Although we actually found it, (after hours of driving around and asking directions), when we arrived it was closed! We asked if he would take us back the next day since he already knew where it was and he agreed. Soon he was whisking us all over Mumbai to temples, Dhobi Ghats, and markets and finally, he took each of us in turn to the airport.
If I had scanned my India journal, I could have figured out his name. I do remember he told a touching story about his wife.
When it was time to get married, his mother and father went out looking for a suitable match. Like every Indian boy, he envisioned his future wife would be a beautiful girl with good cooking skills and super-model good looks. He was horrified when his mother introduced him to a short, round, plain girl. He rejected her on looks alone. (Although he himself was no Shahrukh Khan!)
But his mother insisted this was her choice for him and he was pushed hard into the union. He finally gave in and married her -- only to make his mother happy. But he was unhappy and made the first few years of their life together unpleasant for his new wife. He admitted he criticized everything she did and cooked and never had a kind word for her.

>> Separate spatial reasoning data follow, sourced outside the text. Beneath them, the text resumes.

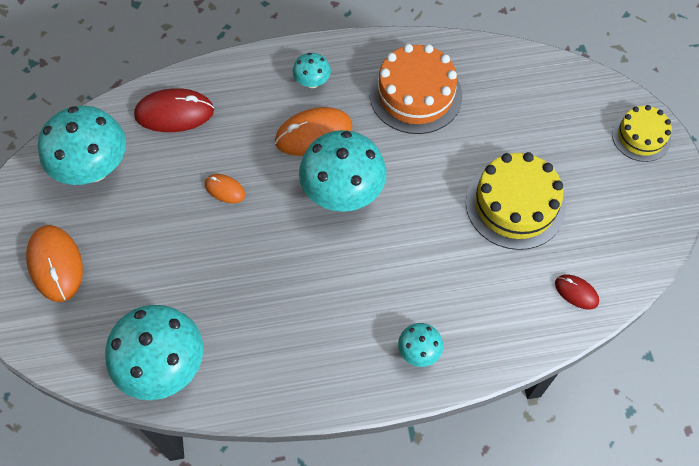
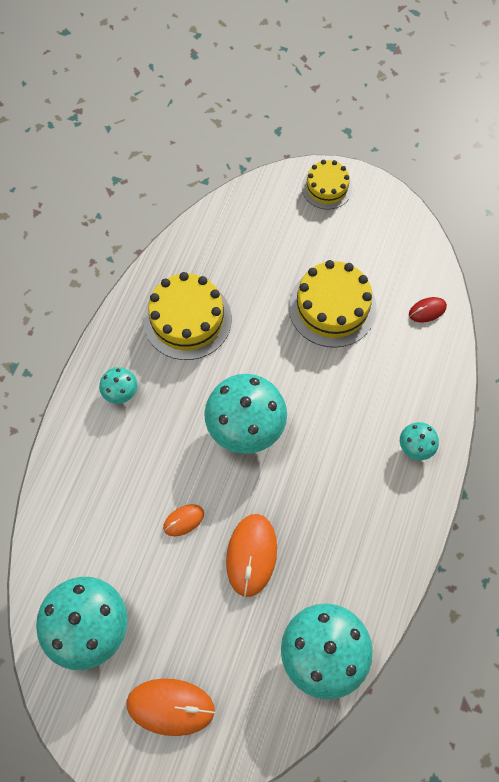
camera: 60 degrees left, 5 degrees up
(174, 113) = (75, 525): red mouse -> none
(313, 134) = (174, 419): orange mouse -> orange mouse (251, 555)
(415, 95) = (187, 319): orange cake -> yellow cake

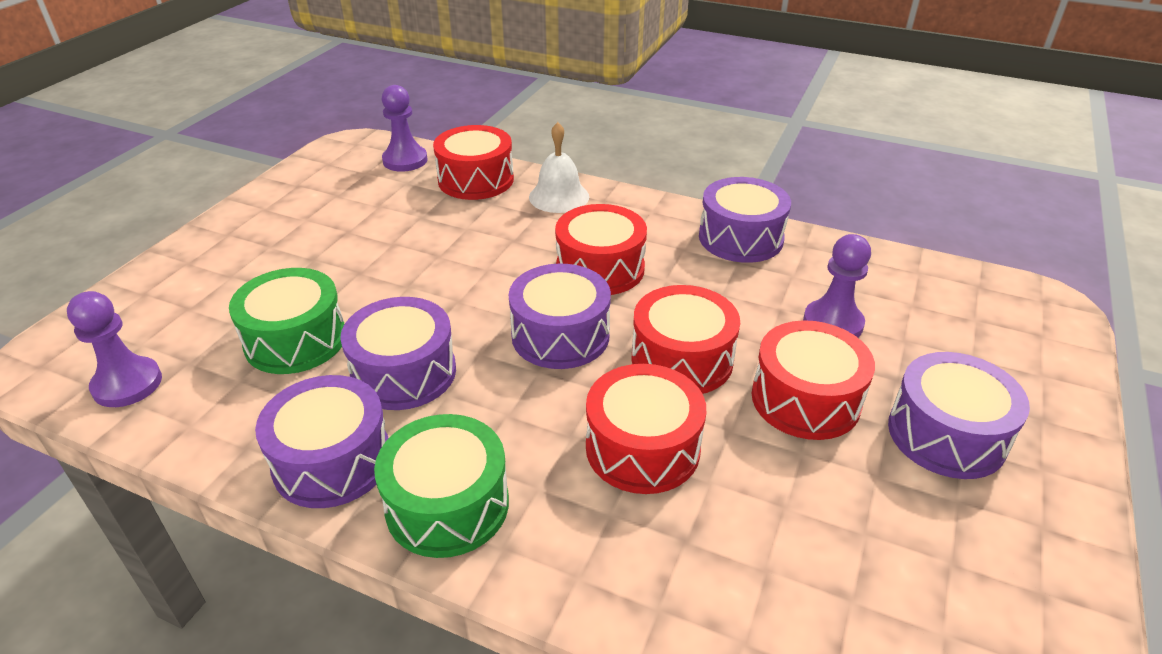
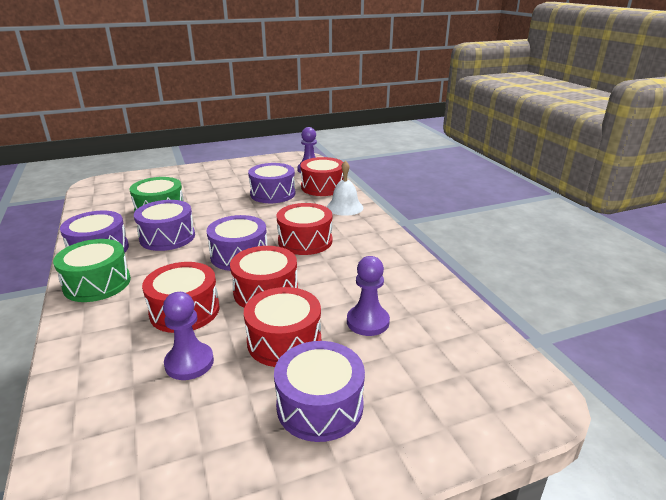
camera: 45 degrees right, 10 degrees down
(127, 384) = (100, 199): purple pawn -> purple pawn (189, 363)
(740, 238) = (398, 262): purple drum -> purple drum (273, 194)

Over time, she gave birth to a son. He softened and they began to talk more. He grew to appreciate her cooking, maybe even more than his mother's, (gasp!) and then one day he realized that he had grown to love her. Not just love her, but ADORE her.
He explained that his mother had been right all along, that although she wasn't thin and willowy with "wheat-ish" skin, her personality and temperament were an exact match for him. In his eyes, she was perfect, and he gushed when he spoke about her.
Looking back on the early days of his marriage, he said he felt ashamed he had treated such a wonderful woman so badly, but that she endured it all without holding a grudge, and for that, he loved her even more.
It was a nice story. You hear so many negative arranged marriage stories, it was refreshing to hear about one that actually worked out.